By Faten Omar

KUWAIT: New legal procedures regarding complaints against domestic workers absconding from sponsors’ houses are harmful to both workers and sponsors, lawyer Mohammad Al-Jasem told Kuwait Times. As sponsors are increasingly complaining about their domestic workers escaping due to the increased workload during Ramadan, Jasem called on people to know their rights, while also considering the worker’s situation.

“A person who is absent from their place of residence or work is reported as absconding. According to the article 20 visa, the person must live in the sponsor’s house, so if the domestic worker is absent, the sponsor has to report it,” said Jasem. “In the past, we had the best way of reporting such cases, where the sponsor used to go to the police station and report the worker’s absence. Currently, absconding reports are filed at service centers. But the new system does not take into account the dangers of human trafficking,” he said.

Jasem explained domestic workers have recently been victims of human trafficking. “For example, before the process was amended, it was discovered one worker had not absconded. She arrived in Kuwait after her vacation but was kidnapped on her way home by a taxi driver and taken to a brothel in Jleeb Al-Shuyoukh and imprisoned for a year and a half,” he noted. Jasem explained that in the previous report system, the criminal investigation department was instructed to investigate the reason for the worker’s absence and were obligated to start searching for her and her phone until they found her.

“The old procedure used to help police officers find the person, but now the procedure only involves placing her name as a wanted person at Kuwait’s borders. People must consider that domestic workers may be subject to human trafficking,” he reiterated, calling on the government to restore the old system because it safeguarded people’s lives and deterred crime. Regarding domestic labor recruitment offices, Jasem said their existence is a crime within the legal framework. “The presence of such offices is nothing but a crime.

Most offices take money from sponsors and workers through recruitment offices in their home countries,” he charged. He said domestic workers entering Kuwait pay a large amount of money, although it is just like a regular job in any company. “We demand an end to this behavior, which is suspected human trafficking within a legal framework. It violates rights and freedoms of workers and it is almost a fraud, as some domestic workers have agreed to certain jobs and certain salaries, but when they arrive in Kuwait, they face a different reality,” he pointed out.
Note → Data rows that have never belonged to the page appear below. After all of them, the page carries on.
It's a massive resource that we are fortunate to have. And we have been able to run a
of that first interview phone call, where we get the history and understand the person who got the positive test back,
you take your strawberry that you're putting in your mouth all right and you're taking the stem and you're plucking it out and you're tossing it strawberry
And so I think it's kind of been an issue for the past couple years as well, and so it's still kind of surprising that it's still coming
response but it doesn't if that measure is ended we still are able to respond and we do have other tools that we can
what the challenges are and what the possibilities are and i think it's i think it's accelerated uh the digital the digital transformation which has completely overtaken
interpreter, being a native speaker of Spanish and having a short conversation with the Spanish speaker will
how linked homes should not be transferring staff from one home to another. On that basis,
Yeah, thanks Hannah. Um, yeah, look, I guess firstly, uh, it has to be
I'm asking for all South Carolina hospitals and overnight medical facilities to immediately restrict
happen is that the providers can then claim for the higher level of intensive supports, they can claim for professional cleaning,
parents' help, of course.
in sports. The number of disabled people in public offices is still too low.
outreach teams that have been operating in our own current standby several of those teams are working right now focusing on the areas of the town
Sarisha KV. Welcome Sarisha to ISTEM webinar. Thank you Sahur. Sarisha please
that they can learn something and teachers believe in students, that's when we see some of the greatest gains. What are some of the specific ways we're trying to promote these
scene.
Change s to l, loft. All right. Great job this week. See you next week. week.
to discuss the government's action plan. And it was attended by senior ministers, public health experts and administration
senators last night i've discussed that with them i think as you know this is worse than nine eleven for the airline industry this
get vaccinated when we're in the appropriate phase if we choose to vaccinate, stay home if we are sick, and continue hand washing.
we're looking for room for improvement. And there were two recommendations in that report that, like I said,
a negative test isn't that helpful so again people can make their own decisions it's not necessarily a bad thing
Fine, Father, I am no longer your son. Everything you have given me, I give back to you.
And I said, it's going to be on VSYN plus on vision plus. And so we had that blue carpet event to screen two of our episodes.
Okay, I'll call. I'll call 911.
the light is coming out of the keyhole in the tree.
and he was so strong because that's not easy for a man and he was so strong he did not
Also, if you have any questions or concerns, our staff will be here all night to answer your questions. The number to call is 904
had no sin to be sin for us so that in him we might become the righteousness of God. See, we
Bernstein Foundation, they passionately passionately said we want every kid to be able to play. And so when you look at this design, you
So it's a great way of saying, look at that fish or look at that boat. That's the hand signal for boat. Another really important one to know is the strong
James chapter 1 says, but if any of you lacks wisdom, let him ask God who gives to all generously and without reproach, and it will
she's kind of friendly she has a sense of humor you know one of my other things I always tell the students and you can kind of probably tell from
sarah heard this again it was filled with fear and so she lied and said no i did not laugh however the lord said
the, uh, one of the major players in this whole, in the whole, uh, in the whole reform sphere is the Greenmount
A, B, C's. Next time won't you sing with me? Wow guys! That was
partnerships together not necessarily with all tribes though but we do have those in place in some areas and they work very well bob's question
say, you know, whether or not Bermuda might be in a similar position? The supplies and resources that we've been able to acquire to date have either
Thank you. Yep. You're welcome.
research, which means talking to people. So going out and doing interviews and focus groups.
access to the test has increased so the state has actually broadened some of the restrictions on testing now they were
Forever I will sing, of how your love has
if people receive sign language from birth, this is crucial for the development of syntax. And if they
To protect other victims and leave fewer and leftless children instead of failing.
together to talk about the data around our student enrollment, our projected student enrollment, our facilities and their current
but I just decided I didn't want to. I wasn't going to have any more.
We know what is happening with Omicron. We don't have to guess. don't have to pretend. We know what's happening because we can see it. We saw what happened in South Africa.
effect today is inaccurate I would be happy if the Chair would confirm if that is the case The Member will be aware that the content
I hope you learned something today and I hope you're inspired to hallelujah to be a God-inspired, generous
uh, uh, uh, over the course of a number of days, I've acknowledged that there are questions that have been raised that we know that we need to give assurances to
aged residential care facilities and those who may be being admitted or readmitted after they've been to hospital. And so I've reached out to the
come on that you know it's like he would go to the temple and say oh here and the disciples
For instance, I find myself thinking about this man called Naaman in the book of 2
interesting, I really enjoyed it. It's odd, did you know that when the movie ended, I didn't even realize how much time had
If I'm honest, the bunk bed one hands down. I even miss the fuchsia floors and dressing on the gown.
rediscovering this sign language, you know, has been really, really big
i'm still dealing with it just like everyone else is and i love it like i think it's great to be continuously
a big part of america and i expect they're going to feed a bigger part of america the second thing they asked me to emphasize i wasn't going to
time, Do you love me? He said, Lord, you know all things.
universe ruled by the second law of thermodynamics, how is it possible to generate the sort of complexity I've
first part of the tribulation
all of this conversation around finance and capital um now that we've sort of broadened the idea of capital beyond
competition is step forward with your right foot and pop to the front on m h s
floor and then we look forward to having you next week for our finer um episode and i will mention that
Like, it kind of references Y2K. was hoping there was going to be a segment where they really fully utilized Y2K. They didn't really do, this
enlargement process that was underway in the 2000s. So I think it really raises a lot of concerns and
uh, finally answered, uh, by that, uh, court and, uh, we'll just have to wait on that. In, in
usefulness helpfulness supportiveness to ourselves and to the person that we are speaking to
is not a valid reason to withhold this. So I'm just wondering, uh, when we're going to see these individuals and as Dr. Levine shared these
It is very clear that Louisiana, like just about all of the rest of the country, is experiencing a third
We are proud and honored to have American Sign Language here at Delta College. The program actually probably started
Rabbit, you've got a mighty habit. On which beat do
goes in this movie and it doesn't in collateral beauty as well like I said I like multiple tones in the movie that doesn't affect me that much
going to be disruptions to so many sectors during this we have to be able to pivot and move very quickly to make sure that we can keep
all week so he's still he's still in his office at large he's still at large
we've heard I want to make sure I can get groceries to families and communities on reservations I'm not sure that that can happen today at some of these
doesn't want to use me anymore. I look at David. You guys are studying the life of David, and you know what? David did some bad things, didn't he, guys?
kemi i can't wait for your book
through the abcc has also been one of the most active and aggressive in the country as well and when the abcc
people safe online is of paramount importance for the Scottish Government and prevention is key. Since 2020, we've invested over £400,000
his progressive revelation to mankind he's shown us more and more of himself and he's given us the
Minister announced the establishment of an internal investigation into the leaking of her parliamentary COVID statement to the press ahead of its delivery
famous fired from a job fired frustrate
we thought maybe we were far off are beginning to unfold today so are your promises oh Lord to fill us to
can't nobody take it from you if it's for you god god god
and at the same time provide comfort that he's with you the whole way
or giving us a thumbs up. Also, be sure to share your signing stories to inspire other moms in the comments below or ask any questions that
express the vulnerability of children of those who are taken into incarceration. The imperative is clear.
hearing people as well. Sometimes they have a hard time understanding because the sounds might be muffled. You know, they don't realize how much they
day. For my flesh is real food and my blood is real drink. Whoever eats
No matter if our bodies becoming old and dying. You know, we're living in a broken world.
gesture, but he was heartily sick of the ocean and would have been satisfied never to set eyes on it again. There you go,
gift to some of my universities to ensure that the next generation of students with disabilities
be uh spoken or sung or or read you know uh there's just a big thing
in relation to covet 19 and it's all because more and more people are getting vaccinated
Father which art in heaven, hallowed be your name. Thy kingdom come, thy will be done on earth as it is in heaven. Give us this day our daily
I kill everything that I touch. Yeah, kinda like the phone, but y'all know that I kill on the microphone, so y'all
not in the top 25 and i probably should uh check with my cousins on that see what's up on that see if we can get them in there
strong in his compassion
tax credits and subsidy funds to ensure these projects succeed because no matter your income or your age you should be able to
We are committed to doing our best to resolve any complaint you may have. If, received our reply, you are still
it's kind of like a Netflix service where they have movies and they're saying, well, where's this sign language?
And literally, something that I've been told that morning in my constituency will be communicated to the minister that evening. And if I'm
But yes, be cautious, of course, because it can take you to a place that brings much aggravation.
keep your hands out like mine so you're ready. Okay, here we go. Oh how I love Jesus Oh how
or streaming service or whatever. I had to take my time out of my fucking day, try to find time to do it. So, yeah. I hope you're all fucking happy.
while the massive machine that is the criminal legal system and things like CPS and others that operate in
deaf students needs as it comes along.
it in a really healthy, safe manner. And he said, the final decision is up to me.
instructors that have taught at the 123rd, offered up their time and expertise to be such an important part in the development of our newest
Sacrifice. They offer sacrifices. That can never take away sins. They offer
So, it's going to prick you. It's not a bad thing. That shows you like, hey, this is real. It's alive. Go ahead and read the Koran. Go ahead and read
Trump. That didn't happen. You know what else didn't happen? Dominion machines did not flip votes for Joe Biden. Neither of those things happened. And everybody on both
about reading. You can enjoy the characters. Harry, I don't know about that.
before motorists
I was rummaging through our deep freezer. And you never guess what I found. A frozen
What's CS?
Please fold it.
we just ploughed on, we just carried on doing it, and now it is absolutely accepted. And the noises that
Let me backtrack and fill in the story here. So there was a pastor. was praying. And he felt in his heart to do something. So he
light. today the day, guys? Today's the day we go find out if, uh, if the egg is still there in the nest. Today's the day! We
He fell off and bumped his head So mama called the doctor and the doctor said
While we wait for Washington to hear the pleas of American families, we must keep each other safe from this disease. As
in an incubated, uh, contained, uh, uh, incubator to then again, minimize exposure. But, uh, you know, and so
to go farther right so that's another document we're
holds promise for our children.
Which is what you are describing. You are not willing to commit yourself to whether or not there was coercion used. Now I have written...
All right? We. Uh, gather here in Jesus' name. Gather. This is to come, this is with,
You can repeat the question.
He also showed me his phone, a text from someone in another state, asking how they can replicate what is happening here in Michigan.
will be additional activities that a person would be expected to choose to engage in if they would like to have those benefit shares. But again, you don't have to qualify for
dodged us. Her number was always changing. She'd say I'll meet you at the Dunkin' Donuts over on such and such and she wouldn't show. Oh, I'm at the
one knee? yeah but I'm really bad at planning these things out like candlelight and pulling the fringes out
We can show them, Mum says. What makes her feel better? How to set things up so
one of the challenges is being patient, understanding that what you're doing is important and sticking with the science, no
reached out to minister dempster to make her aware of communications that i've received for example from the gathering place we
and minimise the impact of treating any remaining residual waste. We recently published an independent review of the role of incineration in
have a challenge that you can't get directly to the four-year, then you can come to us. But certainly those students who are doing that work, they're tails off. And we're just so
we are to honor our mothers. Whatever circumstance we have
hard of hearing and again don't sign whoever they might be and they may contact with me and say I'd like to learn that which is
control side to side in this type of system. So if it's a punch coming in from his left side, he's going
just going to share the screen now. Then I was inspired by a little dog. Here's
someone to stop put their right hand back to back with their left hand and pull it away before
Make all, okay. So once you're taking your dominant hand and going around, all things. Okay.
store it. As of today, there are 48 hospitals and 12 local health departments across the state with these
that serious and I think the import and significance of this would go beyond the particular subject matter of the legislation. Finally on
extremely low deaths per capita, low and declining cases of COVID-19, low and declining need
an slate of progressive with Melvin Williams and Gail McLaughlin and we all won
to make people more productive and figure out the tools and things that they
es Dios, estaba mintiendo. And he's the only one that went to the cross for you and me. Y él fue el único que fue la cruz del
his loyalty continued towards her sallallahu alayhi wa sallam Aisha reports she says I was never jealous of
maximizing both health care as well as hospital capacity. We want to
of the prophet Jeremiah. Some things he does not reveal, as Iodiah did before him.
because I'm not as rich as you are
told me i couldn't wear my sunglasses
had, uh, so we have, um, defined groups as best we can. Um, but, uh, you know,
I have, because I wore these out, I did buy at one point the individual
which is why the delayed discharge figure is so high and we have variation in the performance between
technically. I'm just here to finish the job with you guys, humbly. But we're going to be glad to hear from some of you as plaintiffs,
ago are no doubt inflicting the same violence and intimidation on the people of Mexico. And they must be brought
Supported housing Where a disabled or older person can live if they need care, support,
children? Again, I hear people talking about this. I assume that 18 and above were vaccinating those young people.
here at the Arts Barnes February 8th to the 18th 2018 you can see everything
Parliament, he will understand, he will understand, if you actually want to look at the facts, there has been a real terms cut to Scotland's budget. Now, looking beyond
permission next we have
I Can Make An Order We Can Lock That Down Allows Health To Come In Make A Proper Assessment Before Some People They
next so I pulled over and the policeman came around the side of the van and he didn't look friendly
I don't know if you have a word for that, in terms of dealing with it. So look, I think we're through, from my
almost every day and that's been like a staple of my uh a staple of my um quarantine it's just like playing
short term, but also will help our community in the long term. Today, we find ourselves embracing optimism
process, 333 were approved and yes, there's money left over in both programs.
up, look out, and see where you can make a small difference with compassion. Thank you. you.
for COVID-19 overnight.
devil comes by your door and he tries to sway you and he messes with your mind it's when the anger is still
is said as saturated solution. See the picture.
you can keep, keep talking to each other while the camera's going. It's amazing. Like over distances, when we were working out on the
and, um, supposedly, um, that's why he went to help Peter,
Jasem recommended that Kuwait should regulate this process by classifying domestic work as a “regular job” to protect the rights of sponsors, who sometimes pay more than KD 1,200 to the recruiting office. “The process must be regulated directly between the domestic workers and the sponsors through correspondence or recruiting websites, in the same way that any company recruits its workers. The contract must guarantee full legal rights of both parties,” he stressed.